I still think when you're discussing the defense, everything begins with not stopping the run. I agree with you, the DBs didn't seem to play as tight as they have in the previous games, but I'm sure that wasn't all by design. They have been successful keeping plays in front of them, but they needed more Sunday.  

Two maybe not so simple questions. 1. Have we seen the last of Andre Smith as a Bengal?. 2. Over the last couple of years, how does the least bit of adversity (see yesterday) seem to send this team into a downward spiral they can't recover from in big games? Thanks, love your work Hobbs! Will Koshover, Independence, KY


Andre Smith is expected to return for his seventh season as the right tackle next year.

WILL: Thank you very much. Smith has a year left on his contract and it's expected he'll be back.
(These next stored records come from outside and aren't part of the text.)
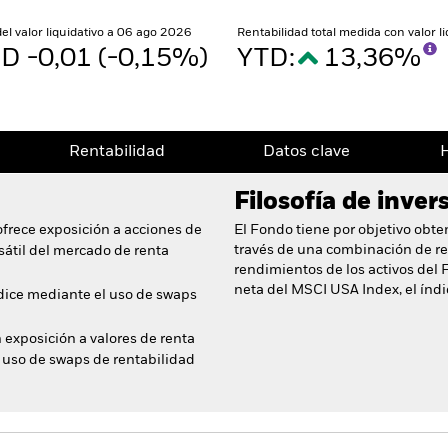
del valor liquidativo a 06 ago 2026
Rentabilidad total medida con valor 
D -0,01 (-0,15%)
YTD:
13,36%
Rentabilidad
Datos clave
H
Filosofía de inver
ofrece exposición a acciones de
El Fondo tiene por objetivo obte
través de una combinación de rev
sátil del mercado de renta
rendimientos de los activos del F
neta del MSCI USA Index, el índi
índice mediante el uso de swaps
exposición a valores de renta
 uso de swaps de rentabilidad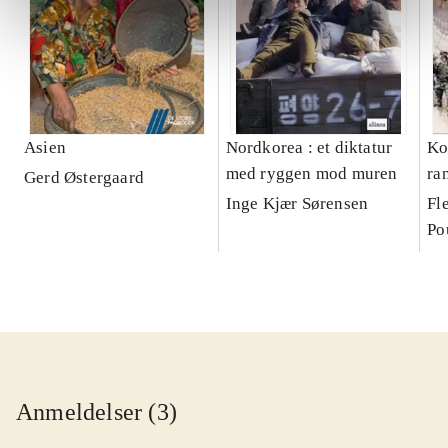
Asien
Nordkorea : et diktatur
Ko
med ryggen mod muren
ra
Gerd Østergaard
19
Inge Kjær Sørensen
Fl
Po
Anmeldelser (3)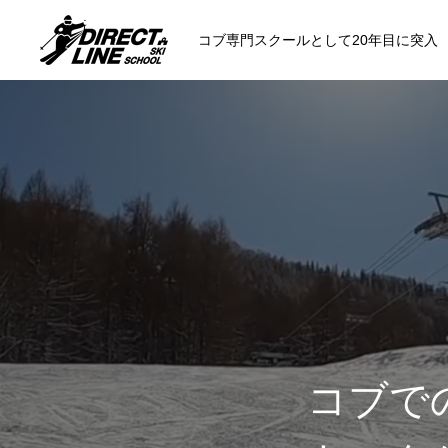
コブ専門スクールとして20年目に突入
スクールについて知る
コンセプトと開催スキー場
参加までの流
各会場の集合場所
コブで
スキー場から選ぶ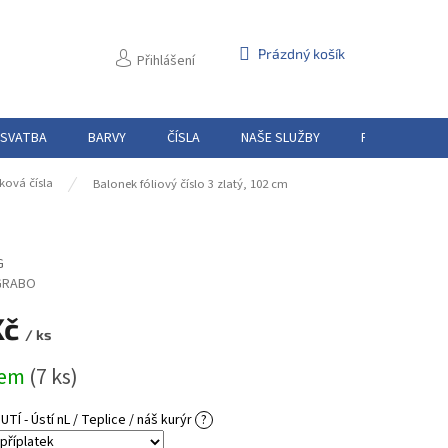
NÁKUPNÍ
Prázdný košík
Přihlášení
KOŠÍK
 SVATBA
BARVY
ČÍSLA
NAŠE SLUŽBY
PŮJČOVNA
ková čísla
Balonek fóliový číslo 3 zlatý, 102 cm
G
GRABO
Kč
/ ks
dem
(7 ks)
Í - Ústí nL / Teplice / náš kurýr
?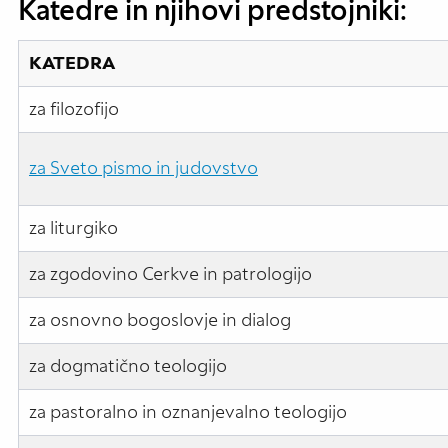
Katedre in njihovi predstojniki:
KATEDRA
za filozofijo
za Sveto pismo in judovstvo
za liturgiko
za zgodovino Cerkve in patrologijo
za osnovno bogoslovje in dialog
za dogmatično teologijo
za pastoralno in oznanjevalno teologijo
Certainly the adversity thing has been the case this year, particularly on the big stages. And it has been a problem in prime time. But I'm not sure that was as much as a factor in the previous years as it has been in this one. For instance, last year the defense was brilliant in preventing them from getting hurt by the offense's 30 turnovers. They gave up only a handful of TDs following turnovers last year. They were uncanny. If the defense played last year like it has this year following a sudden change, they would have finished 6-10 instead of winning a division title.

What is going on with the medical staff for the Bengals? Why is every player who has an injury and should have been back by now going on IR for the season? Marvin Jones sprains his ankle and goes on IR? Eifert and Tez should have been back weeks ago from their injuries an yet they appear to be done for the year. Why don't they send their players to California so they can get some real treatment and get back on the field? Michael O'Brien, La Verne, CA

MICHAEL: They got very real treatment in Cincinnati. Conservative. Both Jones and Eifert could have had season-ending surgery in August and been done for the year. Jones for his ankle (it was loose bodies, not a sprain) and Eifert for the shoulder injury that kept him out of the spring and preseason. In order for both players to have a shot at coming back and to avoid the worst-case scenario for both player and team of surgery, the decision was made to see if the injuries would respond to treatment and rehab.

Throw in Eifert's dislocated elbow in the opener and he had a ways to go. The thinking is he's not going to be back since he has yet to be on the field, so he'll probably get shoulder surgery as well as more exams on the elbow.

But they wanted to see how he came back and notice him right away. Both players' injuries didn't respond the way everyone was hoping. The same thing with Burfict. That happens. This is the same rehab staff that has worked miracles with Hall's two Achilles tears and is starting to see results from Geno Atkins' ACL tear.  They also got Andrew Whitworth and his knee back in the lineup last year to play 14 games and they've worked it so he and Mike Pollak (knee) have been ready for every game this season. So they've got a pretty good track record.

Injuries are always a tough thing to project because everyone is different and everyone's injury is different. A lot of gray area and one of the many reasons Lewis doesn't talk about them.